Serhiy Storchaka <[email protected]> added the comment:
Results of microbenchmarks:
$ ./python -m perf timeit -s 'a = list(range(1000))' -- 'for i in a: pass'
Mean +- std dev: 6.31 us +- 0.09 us
$ ./python -m perf timeit -s 'a = list(range(1000))' -- '
for i in a:
try: pass
finally: pass
'
Unpatched: Mean +- std dev: 16.3 us +- 0.2 us
PR 2827: Mean +- std dev: 16.2 us +- 0.2 us
PR 4682: Mean +- std dev: 16.2 us +- 0.2 us
PR 5006: Mean +- std dev: 14.5 us +- 0.4 us
$ ./python -m perf timeit -s 'a = list(range(1000))' -- '
for i in a:
try: continue
finally: pass
'
Unpatched: Mean +- std dev: 24.0 us +- 0.5 us
PR 2827: Mean +- std dev: 11.9 us +- 0.1 us
PR 4682: Mean +- std dev: 12.0 us +- 0.1 us
PR 5006: Mean +- std dev: 19.0 us +- 0.3 us
$ ./python -m perf timeit -s 'a = list(range(1000))' -- '
for i in a:
while True:
try: break
finally: pass
'
Unpatched: Mean +- std dev: 25.9 us +- 0.5 us
PR 2827: Mean +- std dev: 11.9 us +- 0.1 us
PR 4682: Mean +- std dev: 12.0 us +- 0.1 us
PR 5006: Mean +- std dev: 18.9 us +- 0.1 us
PR 2827 and PR 4682 have the same performance.

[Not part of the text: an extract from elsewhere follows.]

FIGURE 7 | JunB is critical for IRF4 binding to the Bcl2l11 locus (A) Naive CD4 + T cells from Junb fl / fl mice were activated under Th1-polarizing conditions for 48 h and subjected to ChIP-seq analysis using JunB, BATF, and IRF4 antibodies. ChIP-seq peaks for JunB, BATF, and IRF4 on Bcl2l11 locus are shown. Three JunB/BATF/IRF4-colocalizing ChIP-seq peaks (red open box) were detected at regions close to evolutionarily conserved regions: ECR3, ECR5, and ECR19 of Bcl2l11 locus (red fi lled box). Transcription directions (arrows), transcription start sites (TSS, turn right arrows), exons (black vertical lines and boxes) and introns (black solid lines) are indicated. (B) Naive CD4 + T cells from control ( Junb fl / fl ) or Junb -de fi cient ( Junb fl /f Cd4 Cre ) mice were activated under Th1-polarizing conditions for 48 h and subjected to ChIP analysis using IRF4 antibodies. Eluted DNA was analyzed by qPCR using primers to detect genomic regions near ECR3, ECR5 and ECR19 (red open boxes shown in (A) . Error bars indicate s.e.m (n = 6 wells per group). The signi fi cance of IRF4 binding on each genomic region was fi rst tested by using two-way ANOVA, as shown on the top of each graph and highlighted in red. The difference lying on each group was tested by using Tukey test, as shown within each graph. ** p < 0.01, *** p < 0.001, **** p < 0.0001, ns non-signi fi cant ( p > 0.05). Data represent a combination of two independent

The overhead of the finally
block is smaller in PR 5006, perhaps because BEGIN_FINALLY pushes 1 NULL
instead of 6 NULLs. CALL_FINALLY adds 4.5 ns in the latter too examples. This
overhead could be decreased by using special cache for Python integers that
represent return addresses or using separate stack for return addresses. But
this looks as an overkill to me now. 4.5 ns is pretty small overhead, the
simple `i = i` have the same timing.